What is the smallest volume junction box that can be used for a configuration with conduits #1 and #4 each containing twenty-four 10 AWG wires, conduits #2 and #5 each containing twelve 6 AWG wires, conduits #3 and #6 each containing sixteen 8 AWG wires, and all conductors are wire-nutted inside the box with grounds equal to the circuit conductors?

• A. 6" × 6" × 4" deep
• B. 8" × 8" × 4" deep
• C. 10" × 10" × 4" deep
• D. 12" × 12" × 4" deep

Answer: (C)

Box-fill calculations (NEC 314.16(B)) determine the minimum box volume by counting every conductor that enters the box and is spliced or terminated inside, adding one for all equipment grounding conductors, plus any internal clamps. In this setup, every conductor entering the box is spliced inside, so all conductors count toward fill. There are 24 wires of 10 AWG in each of two conduits (total 48), 16 wires of 8 AWG in each of two conduits (total 32), and 12 wires of 6 AWG in each of two conduits (total 24). So we have 48 of 10 AWG, 32 of 8 AWG, and 24 of 6 AWG.

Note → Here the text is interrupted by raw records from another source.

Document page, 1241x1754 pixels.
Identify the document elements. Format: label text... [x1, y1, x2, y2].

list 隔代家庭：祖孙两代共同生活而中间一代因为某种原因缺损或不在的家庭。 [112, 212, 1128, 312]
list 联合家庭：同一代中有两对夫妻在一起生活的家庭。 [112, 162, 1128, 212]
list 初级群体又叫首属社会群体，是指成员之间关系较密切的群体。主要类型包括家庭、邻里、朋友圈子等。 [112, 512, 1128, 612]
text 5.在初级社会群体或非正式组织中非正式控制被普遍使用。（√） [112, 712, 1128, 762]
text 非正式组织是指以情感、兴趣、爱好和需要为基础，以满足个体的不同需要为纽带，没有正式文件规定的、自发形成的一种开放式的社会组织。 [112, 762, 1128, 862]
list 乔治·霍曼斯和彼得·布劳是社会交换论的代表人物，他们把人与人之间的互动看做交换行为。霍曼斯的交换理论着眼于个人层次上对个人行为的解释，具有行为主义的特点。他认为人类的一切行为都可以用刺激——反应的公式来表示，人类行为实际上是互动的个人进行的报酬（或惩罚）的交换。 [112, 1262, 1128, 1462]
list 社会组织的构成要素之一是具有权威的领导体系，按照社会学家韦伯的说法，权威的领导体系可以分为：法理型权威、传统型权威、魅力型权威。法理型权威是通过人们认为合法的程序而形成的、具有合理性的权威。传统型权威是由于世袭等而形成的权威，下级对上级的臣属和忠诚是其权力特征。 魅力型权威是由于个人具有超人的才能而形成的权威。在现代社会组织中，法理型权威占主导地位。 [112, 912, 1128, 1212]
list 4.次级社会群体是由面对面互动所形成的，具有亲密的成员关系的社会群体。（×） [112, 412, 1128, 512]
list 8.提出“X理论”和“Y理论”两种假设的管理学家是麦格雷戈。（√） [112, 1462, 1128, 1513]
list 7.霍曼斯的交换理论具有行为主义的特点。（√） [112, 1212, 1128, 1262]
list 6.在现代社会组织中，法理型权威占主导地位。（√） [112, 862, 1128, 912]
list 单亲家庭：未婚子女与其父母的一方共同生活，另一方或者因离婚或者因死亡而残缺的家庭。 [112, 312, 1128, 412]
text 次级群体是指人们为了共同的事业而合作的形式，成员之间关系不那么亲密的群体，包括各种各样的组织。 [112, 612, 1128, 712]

Use the standard fill volumes: 10 AWG = 2.5 in^3 per conductor, 8 AWG = 3.0 in^3, 6 AWG = 5.0 in^3. The current-carrying conductors contribute 48×2.5 = 120 in^3, plus 32×3.0 = 96 in^3, plus 24×5.0 = 120 in^3, totaling 336 in^3.

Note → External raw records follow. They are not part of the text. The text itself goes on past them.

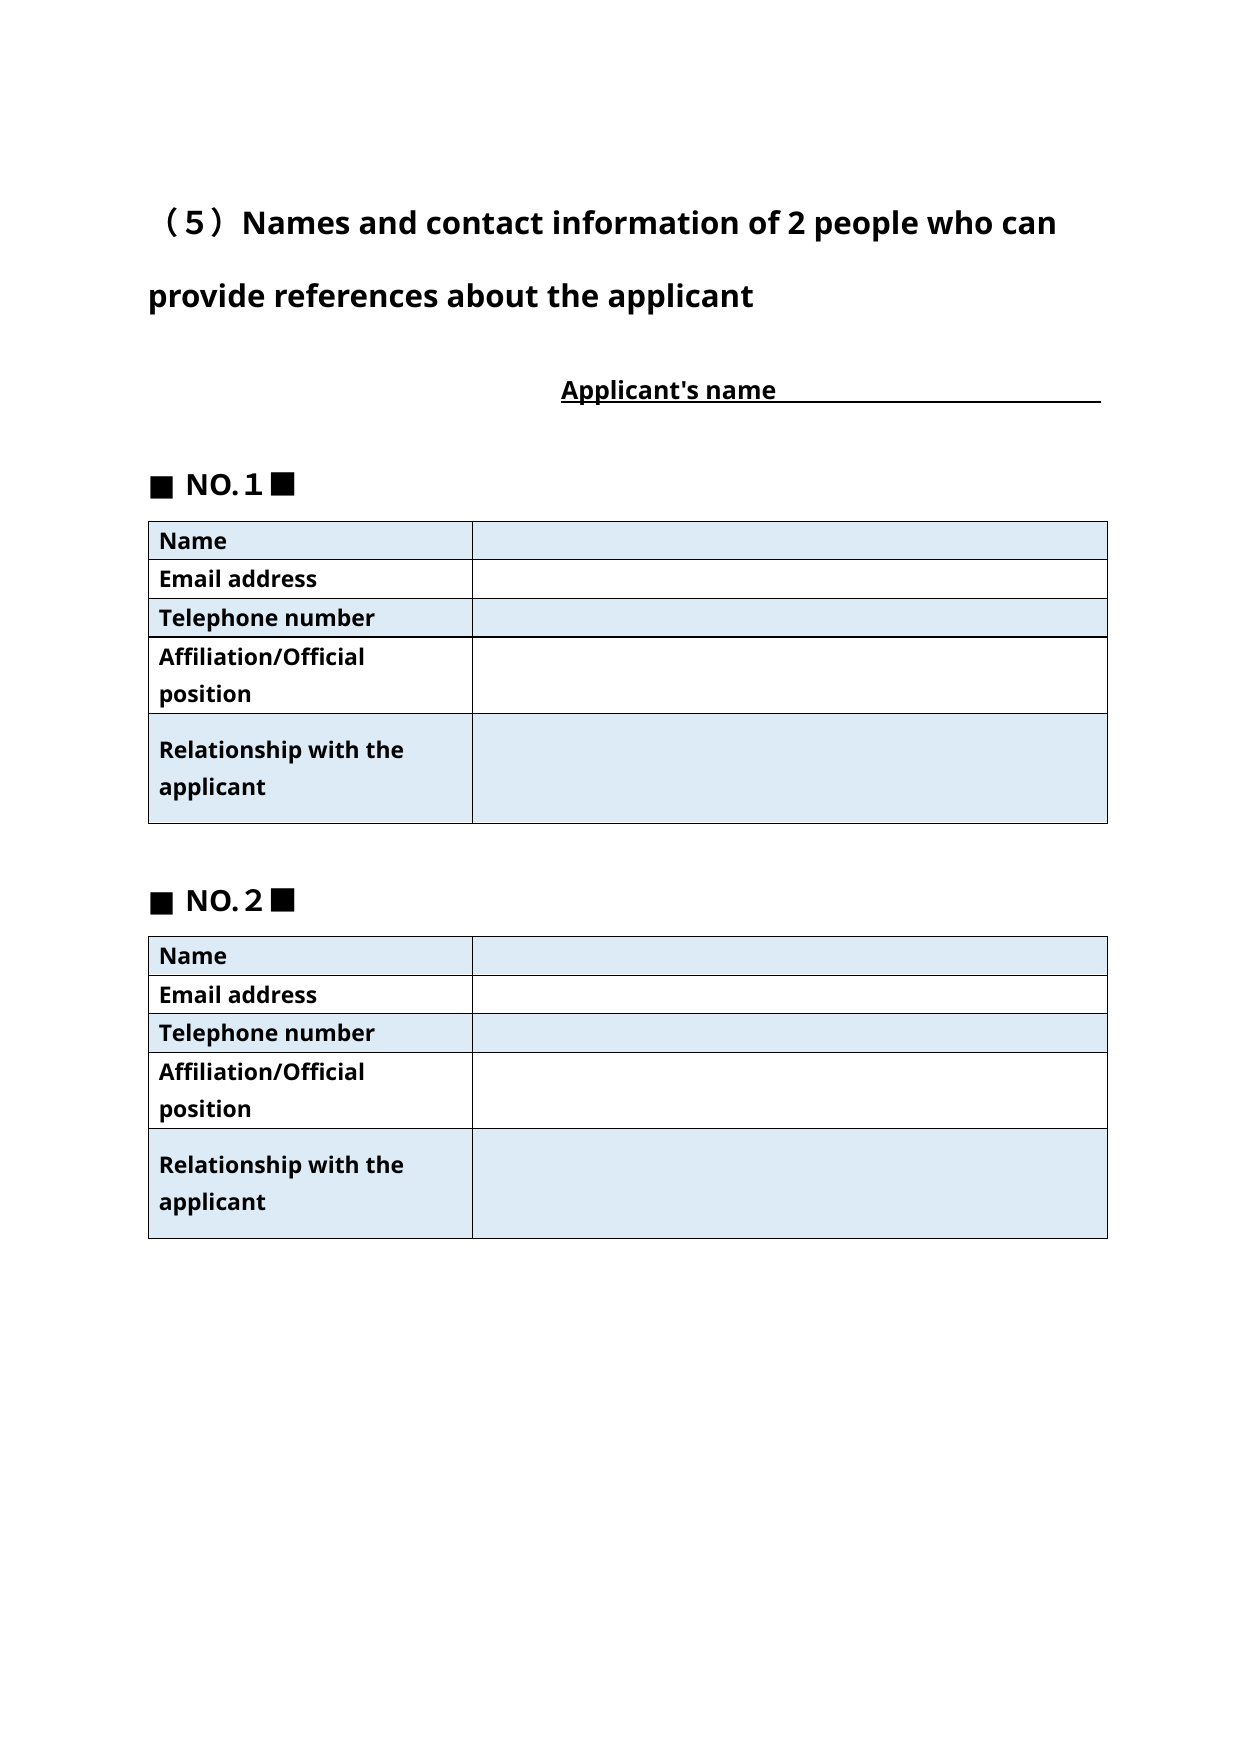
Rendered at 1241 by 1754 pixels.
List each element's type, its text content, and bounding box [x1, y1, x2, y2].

table_cell Relationship with the applicant [149, 714, 472, 822]
table_cell [473, 1014, 1107, 1052]
table_header [473, 522, 1107, 559]
table_header [473, 937, 1107, 974]
table_cell Affiliation/Official position [149, 1053, 472, 1128]
table_cell [473, 599, 1107, 636]
table_cell [473, 1129, 1107, 1238]
table_cell [473, 638, 1107, 712]
list NO.１■ [148, 446, 1122, 521]
text Applicant's name [148, 371, 1122, 408]
table_header Name [149, 937, 472, 974]
table_cell Telephone number [149, 599, 472, 636]
list NO.２■ [148, 861, 1122, 936]
table_cell [473, 560, 1107, 598]
table_cell Affiliation/Official position [149, 638, 472, 712]
table_cell Email address [149, 560, 472, 598]
table_cell Relationship with the applicant [149, 1129, 472, 1238]
table_cell [473, 976, 1107, 1013]
table_cell [473, 1053, 1107, 1128]
text （５）Names and contact information of 2 people who can provide references about the applicant [148, 183, 1122, 333]
table_cell Email address [149, 976, 472, 1013]
table_header Name [149, 522, 472, 559]
table_cell Telephone number [149, 1014, 472, 1052]
table_cell [473, 714, 1107, 822]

Grounding conductors, inside the box and tied together, count as a single conductor toward fill, and use the volume of the largest grounding conductor present, which is 6 AWG (5.0 in^3).

Total required fill = 336 + 5 = 341 in^3. The smallest box that meets or exceeds this is 10" × 10" × 4" (400 in^3). So that is the smallest acceptable box.